* _ACTIVITY_: Return the lines from the one containing "It is composed" to the end of the material, both end lines included, exactly and with nothing else.

* _EXTRACTED MATERIAL_:
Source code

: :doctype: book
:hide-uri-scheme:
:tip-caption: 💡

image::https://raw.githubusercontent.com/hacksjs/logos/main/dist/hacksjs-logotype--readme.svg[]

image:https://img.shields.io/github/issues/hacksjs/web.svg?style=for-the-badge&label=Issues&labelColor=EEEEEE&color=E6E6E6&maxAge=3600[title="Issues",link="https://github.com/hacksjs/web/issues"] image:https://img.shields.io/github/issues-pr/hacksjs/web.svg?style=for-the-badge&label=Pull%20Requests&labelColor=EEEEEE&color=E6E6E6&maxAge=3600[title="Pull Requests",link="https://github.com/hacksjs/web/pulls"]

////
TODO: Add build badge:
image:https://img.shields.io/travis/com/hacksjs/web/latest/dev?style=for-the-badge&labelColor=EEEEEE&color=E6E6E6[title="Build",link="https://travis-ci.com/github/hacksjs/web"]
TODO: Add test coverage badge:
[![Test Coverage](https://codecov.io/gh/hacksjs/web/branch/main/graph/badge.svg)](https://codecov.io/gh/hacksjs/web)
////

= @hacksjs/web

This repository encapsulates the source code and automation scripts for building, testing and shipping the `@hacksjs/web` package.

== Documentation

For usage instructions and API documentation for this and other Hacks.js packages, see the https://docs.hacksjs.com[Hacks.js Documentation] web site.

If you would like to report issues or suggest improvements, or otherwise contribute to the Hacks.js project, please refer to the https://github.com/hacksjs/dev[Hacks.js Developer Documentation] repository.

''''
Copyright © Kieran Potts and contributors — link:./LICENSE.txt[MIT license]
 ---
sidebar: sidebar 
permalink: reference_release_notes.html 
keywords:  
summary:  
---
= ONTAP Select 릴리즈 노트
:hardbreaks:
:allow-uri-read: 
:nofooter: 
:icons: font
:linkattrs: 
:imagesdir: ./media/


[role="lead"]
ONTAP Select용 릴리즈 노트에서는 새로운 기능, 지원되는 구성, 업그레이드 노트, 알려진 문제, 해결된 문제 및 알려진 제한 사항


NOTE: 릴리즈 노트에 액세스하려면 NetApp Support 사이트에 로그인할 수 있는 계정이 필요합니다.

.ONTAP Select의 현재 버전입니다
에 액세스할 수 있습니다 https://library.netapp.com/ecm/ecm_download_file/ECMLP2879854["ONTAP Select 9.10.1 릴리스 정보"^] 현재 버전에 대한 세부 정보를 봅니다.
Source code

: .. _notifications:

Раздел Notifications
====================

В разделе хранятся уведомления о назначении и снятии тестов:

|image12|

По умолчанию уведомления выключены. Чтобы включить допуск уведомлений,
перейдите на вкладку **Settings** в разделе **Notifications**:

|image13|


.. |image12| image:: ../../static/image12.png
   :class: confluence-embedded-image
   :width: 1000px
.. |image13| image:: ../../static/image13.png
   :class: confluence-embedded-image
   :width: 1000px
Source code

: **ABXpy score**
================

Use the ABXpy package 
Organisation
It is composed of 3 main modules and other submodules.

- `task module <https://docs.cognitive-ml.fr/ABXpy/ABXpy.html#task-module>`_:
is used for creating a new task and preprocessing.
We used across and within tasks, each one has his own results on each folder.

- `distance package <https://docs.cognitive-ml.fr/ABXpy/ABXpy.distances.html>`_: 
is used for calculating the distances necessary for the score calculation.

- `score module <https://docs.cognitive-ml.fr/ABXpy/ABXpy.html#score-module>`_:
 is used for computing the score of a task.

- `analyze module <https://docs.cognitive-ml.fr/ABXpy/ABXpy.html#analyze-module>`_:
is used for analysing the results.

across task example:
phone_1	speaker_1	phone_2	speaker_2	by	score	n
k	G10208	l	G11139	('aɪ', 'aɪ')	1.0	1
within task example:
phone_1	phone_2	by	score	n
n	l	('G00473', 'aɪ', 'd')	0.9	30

* _WORKED SOLUTION_:
It is composed of 3 main modules and other submodules.

- `task module <https://docs.cognitive-ml.fr/ABXpy/ABXpy.html#task-module>`_:
is used for creating a new task and preprocessing.
We used across and within tasks, each one has his own results on each folder.

- `distance package <https://docs.cognitive-ml.fr/ABXpy/ABXpy.distances.html>`_: 
is used for calculating the distances necessary for the score calculation.

- `score module <https://docs.cognitive-ml.fr/ABXpy/ABXpy.html#score-module>`_:
 is used for computing the score of a task.

- `analyze module <https://docs.cognitive-ml.fr/ABXpy/ABXpy.html#analyze-module>`_:
is used for analysing the results.

across task example:
phone_1	speaker_1	phone_2	speaker_2	by	score	n
k	G10208	l	G11139	('aɪ', 'aɪ')	1.0	1
within task example:
phone_1	phone_2	by	score	n
n	l	('G00473', 'aɪ', 'd')	0.9	30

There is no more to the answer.